Preventing issues down the road
Other research related to AI aims to improve current models. In one recent example published in the Royal Society of Chemistry journal CrystEngComm, scientists merged published and proprietary datasets to provide better training for machine learning models, so those models could better predict a substance’s ability to crystalize for use in potential new drugs. Crystal structure is important in drug discovery. It “can help to rationalize conformational effects, for example, or characterize the chemistry of a new chemical entity where other techniques have led to ambiguity,” said study author Dr. Jason Cole in a press release. “Later in the process, when a new chemical entity is studied as a candidate molecule, crystal structures are critical as they inform form selection and can later aid in overcoming formulation and tableting issues.”

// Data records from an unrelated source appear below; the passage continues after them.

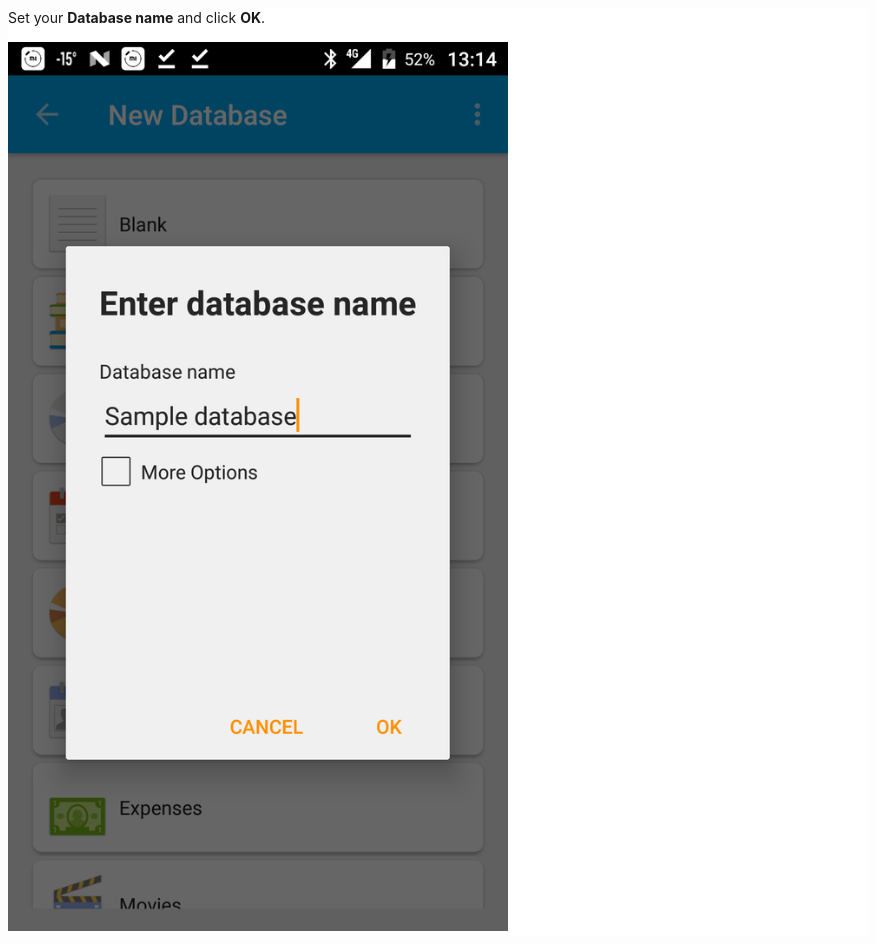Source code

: 

Set your **Database name** and click **OK**.



<img src="../images/getting_started/db_name.png"  style="width:500px"/>
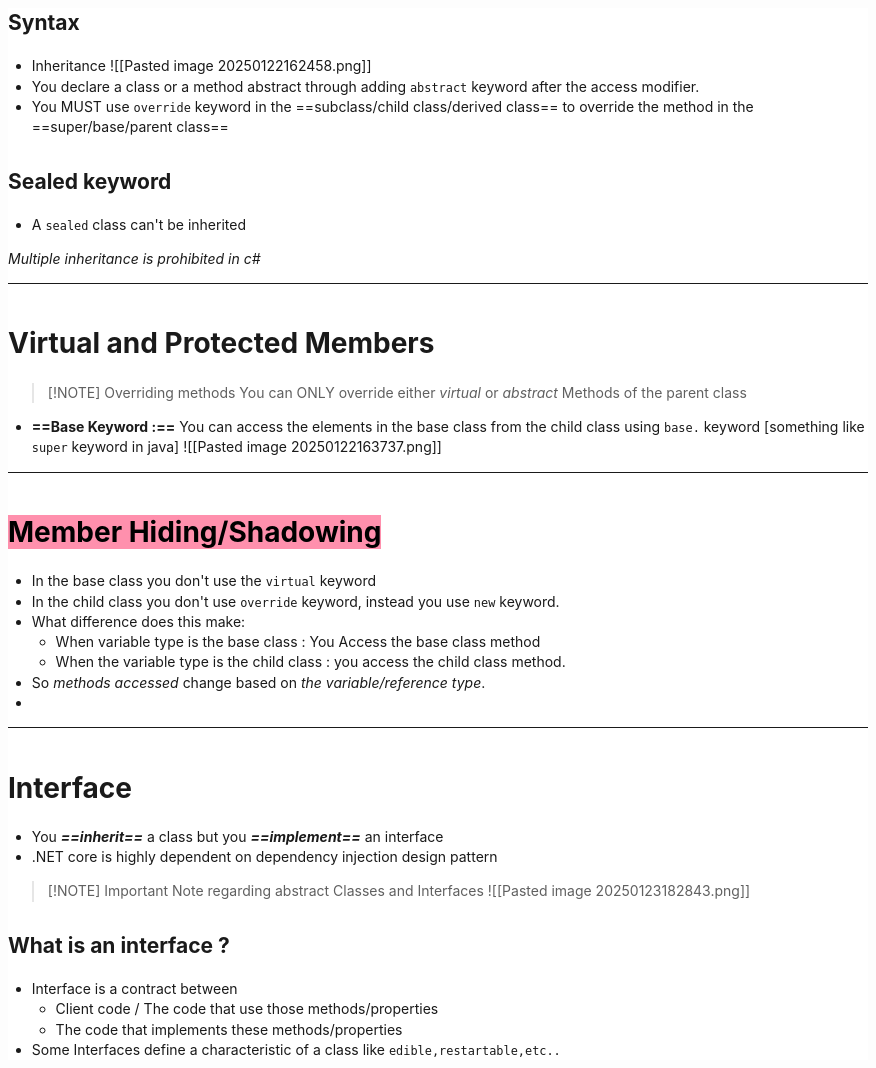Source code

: ## Syntax
- Inheritance ![[Pasted image 20250122162458.png]]
- You declare a class or a method abstract through adding `abstract` keyword after the access modifier.
- You MUST use `override` keyword in the ==subclass/child class/derived class== to override the method in the ==super/base/parent class==
## Sealed keyword
- A `sealed` class can't be inherited
  
*Multiple inheritance is prohibited in c#*

---
# Virtual and Protected Members

> [!NOTE] Overriding methods
> You can ONLY override either *virtual* or *abstract* Methods of the parent class
> 
- **==Base Keyword :==** You can access the elements in the base class from the child class  using `base.` keyword [something like `super` keyword in java]
  ![[Pasted image 20250122163737.png]]
---
# <mark style="background: #FF5582A6;">Member Hiding/Shadowing</mark>
- In the base class you don't use the `virtual` keyword
- In the child class you  don't use `override` keyword, instead you use `new` keyword.
- What difference does this make:
	- When variable type is the base class : You Access the base class method
	- When the  variable type is the child class : you access the child class method.
- So *methods accessed* change based on *the variable/reference type*.
- 
---
# Interface
- You ***==inherit==*** a class but you ***==implement==*** an interface
- .NET core is highly dependent on dependency injection design pattern

> [!NOTE] Important Note regarding abstract Classes and Interfaces
> ![[Pasted image 20250123182843.png]]

## What is an interface ?
- Interface is a contract between
	- Client code / The code that use those methods/properties
	- The code that implements these methods/properties
- Some Interfaces define a characteristic of a class like `edible,restartable,etc..`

Developments going forward
While these are only some examples of recent advances relating to AI and computer science in drug discovery research, trends indicate that AI will continue to contribute to early-stage drug development going forward. A 2020 World Economic Forum article highlighting the many benefits of AI to drug discovery says that partnerships between biopharma and digital technology companies will likely become more common over this decade as companies aim to make drug development faster and more efficient.
However, the benefits of AI also come with challenges, particularly around the sheer amount of data as well as how quickly it’s growing and how diverse it is, which may leave current machine learning methods unable to cope, according to a 2021 review in Drug Discovery Today. Such challenges will likely only drive researchers to come up with ever more innovative AI methods to mine valuable insights from this expanding mountain of data, enabling further breakthroughs that could eventually become more effective treatments for patients around the world.